» **Exercise details**
Work through the entries below and show every line in which "linecap" is found.

Saved data entries
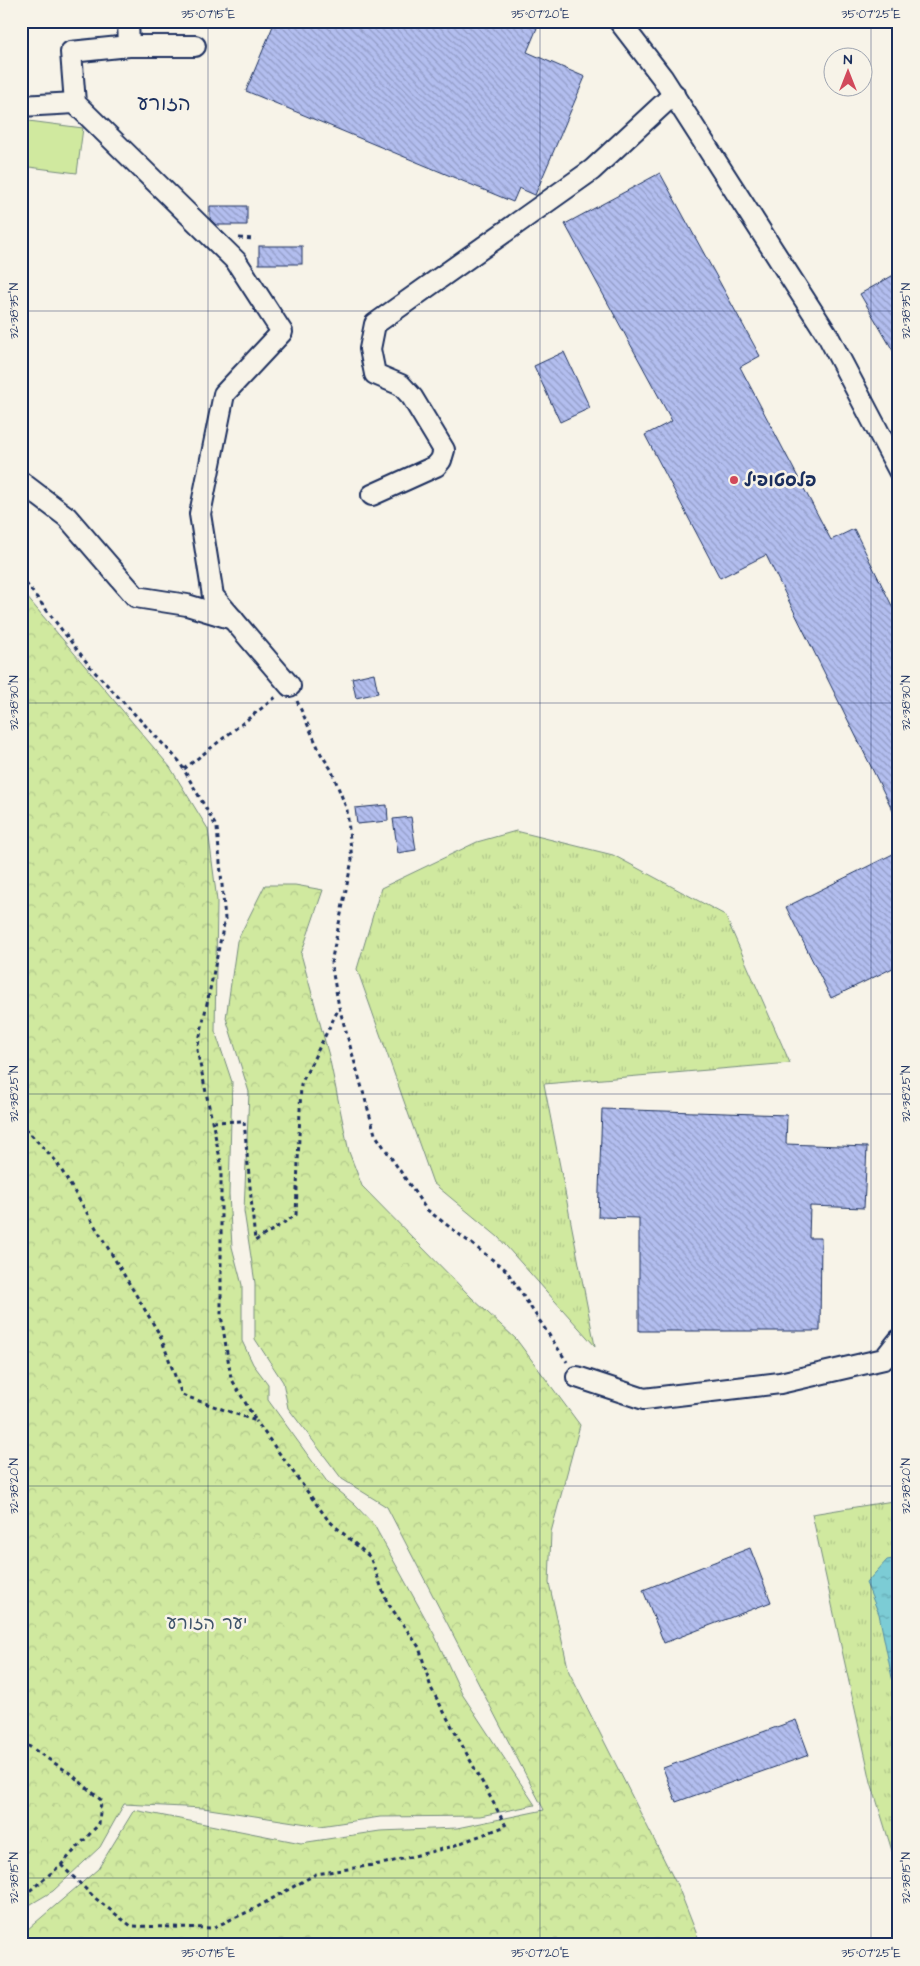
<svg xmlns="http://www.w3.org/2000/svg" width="920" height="1966" viewBox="0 0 920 1966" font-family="'Architects Daughter','Playpen Sans Hebrew',sans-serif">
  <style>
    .grass { fill: url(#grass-tufts); stroke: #768c7e }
    .forest { fill: url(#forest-crowns); stroke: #768c7e }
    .pitch { fill: #d0e99f; stroke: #768c7e }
    .water { fill: url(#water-ripples); stroke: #558da5 }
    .building { fill: url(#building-back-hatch); stroke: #1b2f5e }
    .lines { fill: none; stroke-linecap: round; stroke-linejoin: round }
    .street-casing { stroke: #1b2f5e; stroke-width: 24 }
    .path { stroke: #1b2f5e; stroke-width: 3; stroke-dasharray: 4 4; stroke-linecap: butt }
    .street { stroke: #f7f3e8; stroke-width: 20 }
    .ticks { fill: none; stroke: #1b2f5e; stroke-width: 1; stroke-opacity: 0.45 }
    .poi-dot { fill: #d1495b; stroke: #f7f3e8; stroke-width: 2 }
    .labels { text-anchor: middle; stroke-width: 5; stroke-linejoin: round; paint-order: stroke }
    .poi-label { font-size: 18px; font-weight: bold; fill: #1b2f5e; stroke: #f7f3e8; text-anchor: start }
    .park-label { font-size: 18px; fill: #3f546b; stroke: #f7f3e8 }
    .quarter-label { font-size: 20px; fill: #1b2f5e; stroke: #f7f3e8 }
    .neatline { fill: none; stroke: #1b2f5e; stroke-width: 2 }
    .ticks-label { font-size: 12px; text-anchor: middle; fill: #1b2f5e }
  </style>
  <defs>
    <pattern id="grass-tufts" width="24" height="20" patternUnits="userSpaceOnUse" patternTransform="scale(1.25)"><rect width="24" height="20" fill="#d0e99f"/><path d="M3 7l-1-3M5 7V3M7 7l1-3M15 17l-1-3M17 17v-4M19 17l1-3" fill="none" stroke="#b2c88b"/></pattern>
    <pattern id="forest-crowns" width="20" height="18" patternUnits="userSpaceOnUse" patternTransform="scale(1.25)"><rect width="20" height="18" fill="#d0e99f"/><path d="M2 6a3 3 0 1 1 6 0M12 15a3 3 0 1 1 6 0" fill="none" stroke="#b2c88b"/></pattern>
    <pattern id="water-ripples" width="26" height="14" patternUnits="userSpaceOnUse" patternTransform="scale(1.25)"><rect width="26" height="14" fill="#7bccd5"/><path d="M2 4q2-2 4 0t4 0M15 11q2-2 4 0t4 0" fill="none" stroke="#64a6b0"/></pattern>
    <pattern id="building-back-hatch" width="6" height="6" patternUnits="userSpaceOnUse" patternTransform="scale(1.25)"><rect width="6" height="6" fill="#b3beef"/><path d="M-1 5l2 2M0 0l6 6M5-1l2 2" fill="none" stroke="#919bc5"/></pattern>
  </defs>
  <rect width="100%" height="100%" fill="#f7f3e8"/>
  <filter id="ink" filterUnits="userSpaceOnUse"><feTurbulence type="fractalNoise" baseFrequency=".02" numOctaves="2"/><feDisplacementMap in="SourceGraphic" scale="10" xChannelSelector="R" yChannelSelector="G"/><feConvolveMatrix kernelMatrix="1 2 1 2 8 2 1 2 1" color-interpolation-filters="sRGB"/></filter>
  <g filter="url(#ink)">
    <g class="grass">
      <path d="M516 831 613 855 725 915 790 1063 544 1084 595 1346 498 1237 433 1183 357 969 381 888 477 842Z"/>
      <path d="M899 1500V1874L871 1782 812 1514Z"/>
    </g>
    <g class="forest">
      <path d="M21 590 170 767 208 829 217 901 215 1031 232 1082 229 1194 232 1247 242 1285V1341L253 1364 268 1384V1400L328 1483 354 1504 374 1525 434 1634 462 1694 535 1805 480 1816 380 1817 320 1826 203 1808 124 1804 100 1847 53 1891 21 1910Z"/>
      <path d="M265 885H295L323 890 301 954 329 1056 349 1152 362 1186 472 1298 516 1339 580 1425 551 1532 549 1583 569 1672 679 1889 701 1945H21V1935L98 1869 134 1810 301 1843 380 1831 457 1828 544 1810 387 1507 342 1479 288 1408 283 1382 255 1339V1283L244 1211 249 1092 226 1018 237 941Z"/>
    </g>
    <path class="pitch" d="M21 120 83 128 77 173 21 166Z"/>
    <path class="water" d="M899 1558V1712L879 1614 866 1583 887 1560Z"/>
    <g class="building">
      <path d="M275 21H522L537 28 527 52 585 77 535 195 519 188 513 202 246 91Z"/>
      <path d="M660 173 760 356 740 367 831 540 854 529 899 620V823L766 555 720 578 645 435 672 421 565 224Z"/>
      <path d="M210 206H247V225H216L210 219Z"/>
      <rect x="259" y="246" width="43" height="18"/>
      <path d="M899 272V361L860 294Z"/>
      <path d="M564 352 590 408 560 422 534 366Z"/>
      <path d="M374 673 378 693 356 698 352 678Z"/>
      <path d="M387 805 388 821 357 824 355 808Z"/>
      <path d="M411 817 416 850 398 853 393 819Z"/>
      <path d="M899 851V965L831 998 786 907Z"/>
      <path d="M602 1109 787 1115 786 1144 867 1147 864 1208 810 1206 809 1238H821L820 1331H639V1218L598 1217Z"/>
      <path d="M750 1548 771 1602 664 1643 643 1590Z"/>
      <path d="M796 1720 809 1755 676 1802 663 1768Z"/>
    </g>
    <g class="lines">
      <defs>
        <g id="street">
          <path d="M128 21 129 46"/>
          <path d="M619 21 662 77 828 336 899 471"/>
          <path d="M195 46H129L71 52 75 103 236 261 282 332 224 394 200 514 213 596 290 686"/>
          <path d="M21 106 75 103"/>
          <path d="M21 482 67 517 136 597 187 605 233 619"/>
          <path d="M372 495 436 466 441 460 444 450 412 397 401 385 375 374 370 349 375 324 592 170 674 94"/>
          <path d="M577 1377 644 1399 780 1383 884 1359 899 1340"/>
        </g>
      </defs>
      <use href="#street" class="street-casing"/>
      <g class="path">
        <path d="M239 238 255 239"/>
        <path d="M21 577 92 669 179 761 217 828 225 919 197 1050 221 1163V1315L231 1378 256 1421 182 1395 160 1335 56 1161 21 1124"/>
        <path d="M297 701 321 754 331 769 347 810 352 860 331 963 339 1007 375 1134 426 1209 506 1270 567 1362"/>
        <path d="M184 769 276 697"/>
        <path d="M213 1122 244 1121 255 1241 296 1215 301 1084 339 1008"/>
        <path d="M21 1741 71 1774 101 1800 99 1824 61 1865 21 1898"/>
        <path d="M61 1865 95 1898 131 1926 212 1928 252 1910 316 1874 386 1863 450 1847 506 1826 431 1688 419 1647 387 1602 370 1557 328 1520 256 1421"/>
      </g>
      <use href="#street" class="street"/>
    </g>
  </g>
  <path class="ticks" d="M208 21V1945M540 21V1945M871 21V1945M21 311H899M21 703H899M21 1094H899M21 1486H899M21 1878H899"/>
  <circle class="poi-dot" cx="734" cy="480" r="5"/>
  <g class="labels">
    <g class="poi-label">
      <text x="744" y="486">פלסטופיל</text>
    </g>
    <g class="park-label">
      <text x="207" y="1629">יער הזורע</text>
    </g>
    <g class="quarter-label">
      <text x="164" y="110">הזורע</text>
    </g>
  </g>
  <rect width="920" height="1966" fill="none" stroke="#f7f3e8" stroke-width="55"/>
  <g transform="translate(848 72)"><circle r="24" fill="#f7f3e8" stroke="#9fa5b1"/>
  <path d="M0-4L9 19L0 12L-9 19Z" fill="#d1495b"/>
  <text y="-8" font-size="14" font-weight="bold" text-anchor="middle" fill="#1b2f5e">N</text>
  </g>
  <rect x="28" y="28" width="864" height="1910" class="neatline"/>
  <g class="ticks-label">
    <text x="208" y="18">35°07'15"E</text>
    <text x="540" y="18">35°07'20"E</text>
    <text x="871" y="18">35°07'25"E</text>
    <text transform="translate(14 311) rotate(-90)" y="4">32°38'35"N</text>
    <text transform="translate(906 311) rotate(-90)" y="4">32°38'35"N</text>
    <text transform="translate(14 703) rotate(-90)" y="4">32°38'30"N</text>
    <text transform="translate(906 703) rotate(-90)" y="4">32°38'30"N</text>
    <text transform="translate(14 1094) rotate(-90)" y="4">32°38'25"N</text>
    <text transform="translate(906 1094) rotate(-90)" y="4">32°38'25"N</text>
    <text transform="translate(14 1486) rotate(-90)" y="4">32°38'20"N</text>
    <text transform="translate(906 1486) rotate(-90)" y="4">32°38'20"N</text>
    <text transform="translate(14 1878) rotate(-90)" y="4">32°38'15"N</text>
    <text transform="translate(906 1878) rotate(-90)" y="4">32°38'15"N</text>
    <text x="208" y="1957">35°07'15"E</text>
    <text x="540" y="1957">35°07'20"E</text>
    <text x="871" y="1957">35°07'25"E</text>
  </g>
</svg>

» **Expected output**
    .lines { fill: none; stroke-linecap: round; stroke-linejoin: round }
    .path { stroke: #1b2f5e; stroke-width: 3; stroke-dasharray: 4 4; stroke-linecap: butt }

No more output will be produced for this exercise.